> **Prompt**: Express every line of the records below as a Markdown table with the columns No. and Line, numbering the rows and omitting blank lines. Leave the pictures out.

> **Material to process**:
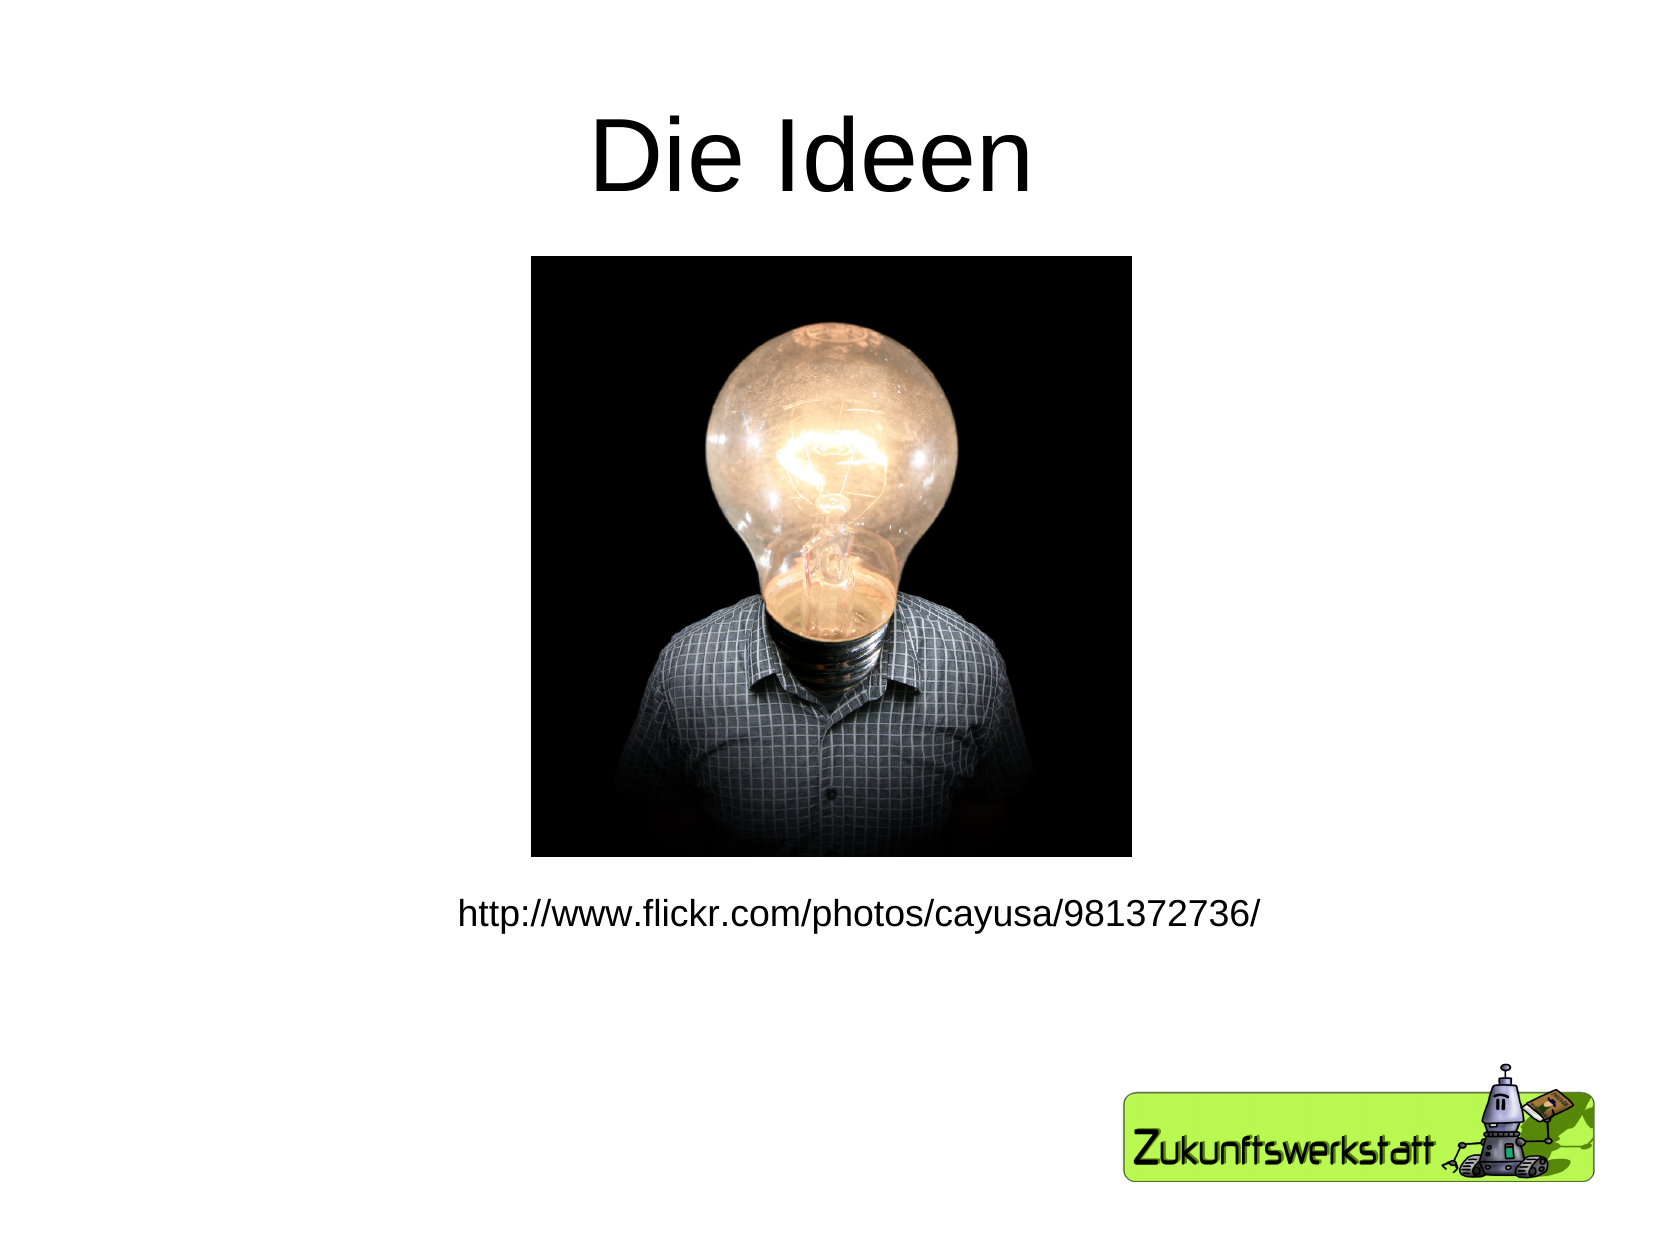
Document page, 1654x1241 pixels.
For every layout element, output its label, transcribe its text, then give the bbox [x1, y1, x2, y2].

text_box http://www.flickr.com/photos/cayusa/981372736/ [442, 885, 1300, 946]
picture [1122, 1062, 1595, 1182]
title Die Ideen [82, 56, 1571, 249]
picture [531, 256, 1132, 857]
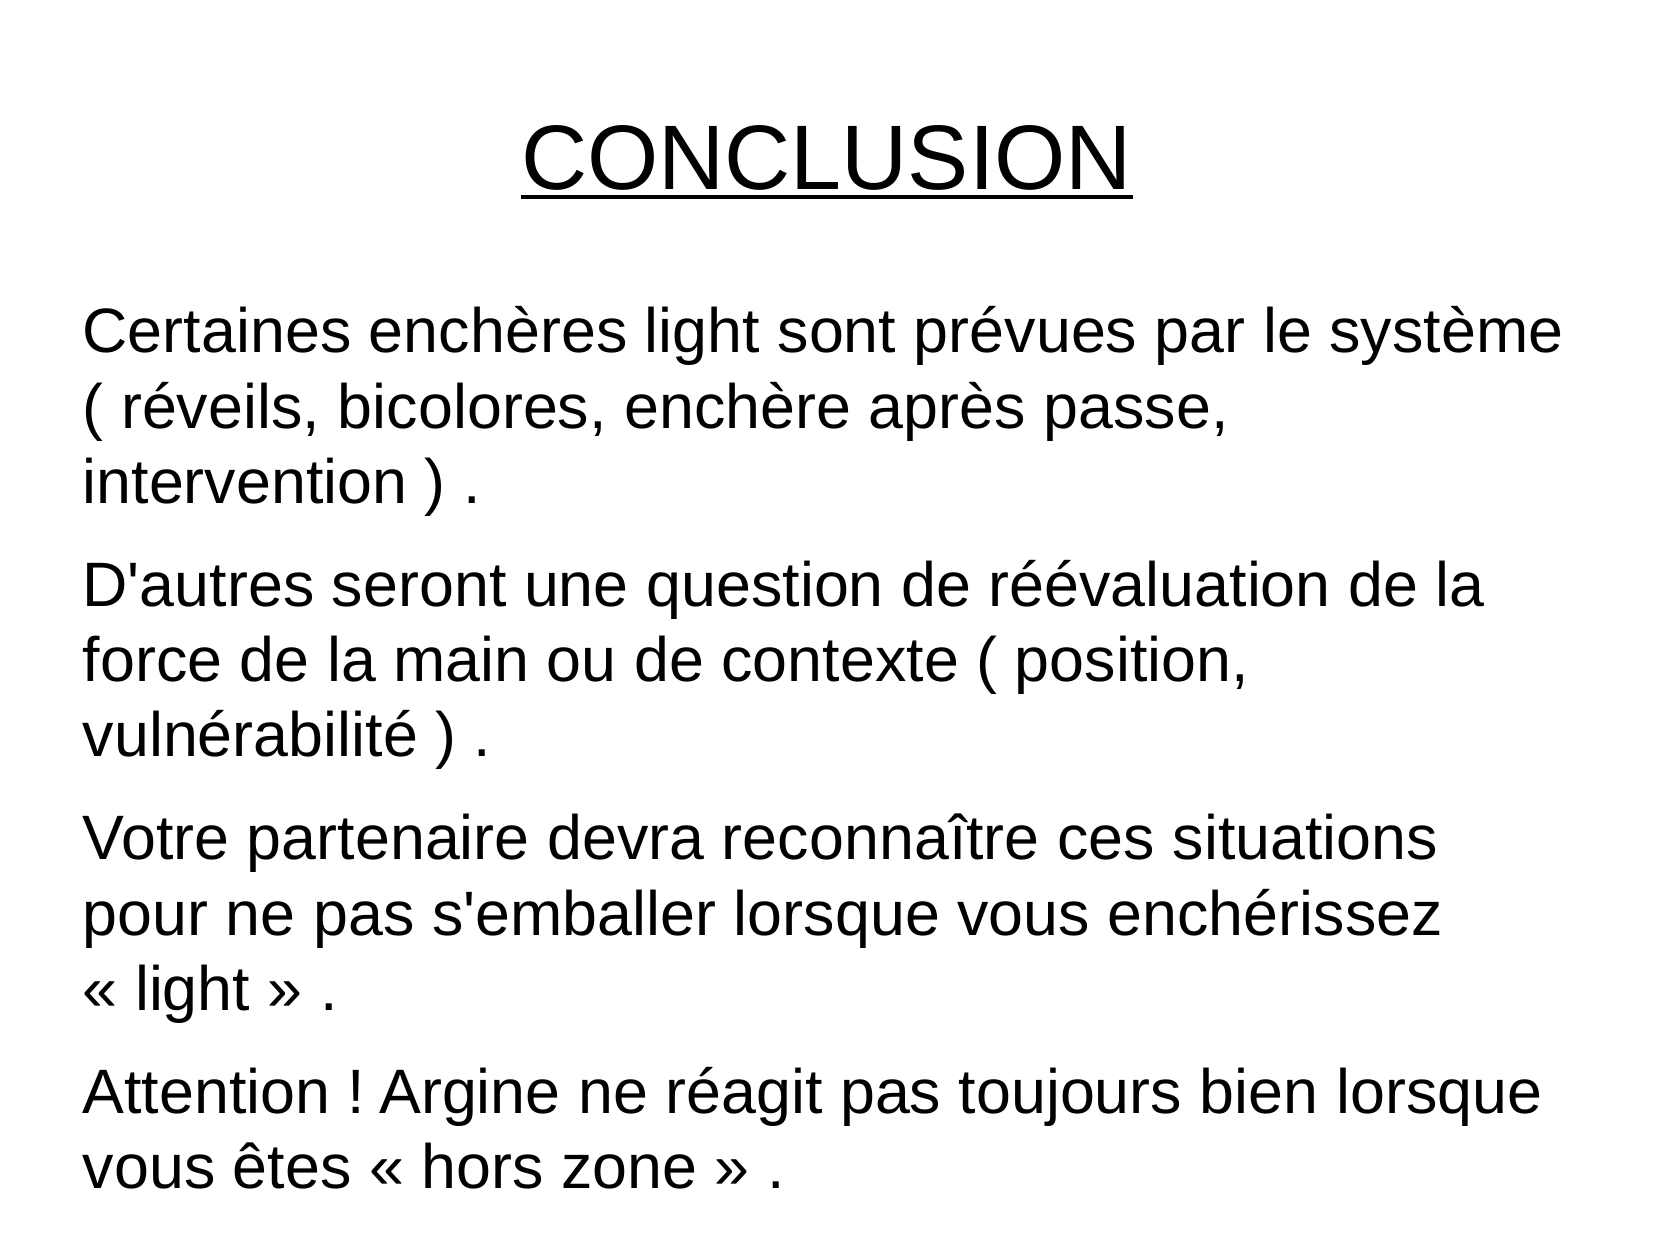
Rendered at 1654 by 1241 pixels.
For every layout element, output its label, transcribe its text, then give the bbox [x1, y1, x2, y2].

title CONCLUSION [82, 49, 1571, 257]
list Certaines enchères light sont prévues par le système ( réveils, bicolores, enchère après passe, intervention ) . D'autres seront une question de réévaluation de la force de la main ou de contexte ( position, vulnérabilité ) . Votre partenaire devra reconnaître ces situations pour ne pas s'emballer lorsque vous enchérissez « light » . Attention ! Argine ne réagit pas toujours bien lorsque vous êtes « hors zone » . [82, 290, 1571, 1202]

> **Answer to this problem**:
| No. | Line |
|---|---|
| 1 | Document page, 1654x1241 pixels. |
| 2 | For every layout element, output its label, transcribe its text, then give the bbox [x1, y1, x2, y2]. |
| 3 | text_box http://www.flickr.com/photos/cayusa/981372736/ [442, 885, 1300, 946] |
| 4 | picture [1122, 1062, 1595, 1182] |
| 5 | title Die Ideen [82, 56, 1571, 249] |
| 6 | picture [531, 256, 1132, 857] |
| 7 | Rendered at 1654 by 1241 pixels. |
| 8 | For every layout element, output its label, transcribe its text, then give the bbox [x1, y1, x2, y2]. |
| 9 | title CONCLUSION [82, 49, 1571, 257] |
| 10 | list Certaines enchères light sont prévues par le système ( réveils, bicolores, enchère après passe, intervention ) . D'autres seront une question de réévaluation de la force de la main ou de contexte ( position, vulnérabilité ) . Votre partenaire devra reconnaître ces situations pour ne pas s'emballer lorsque vous enchérissez « light » . Attention ! Argine ne réagit pas toujours bien lorsque vous êtes « hors zone » . [82, 290, 1571, 1202] |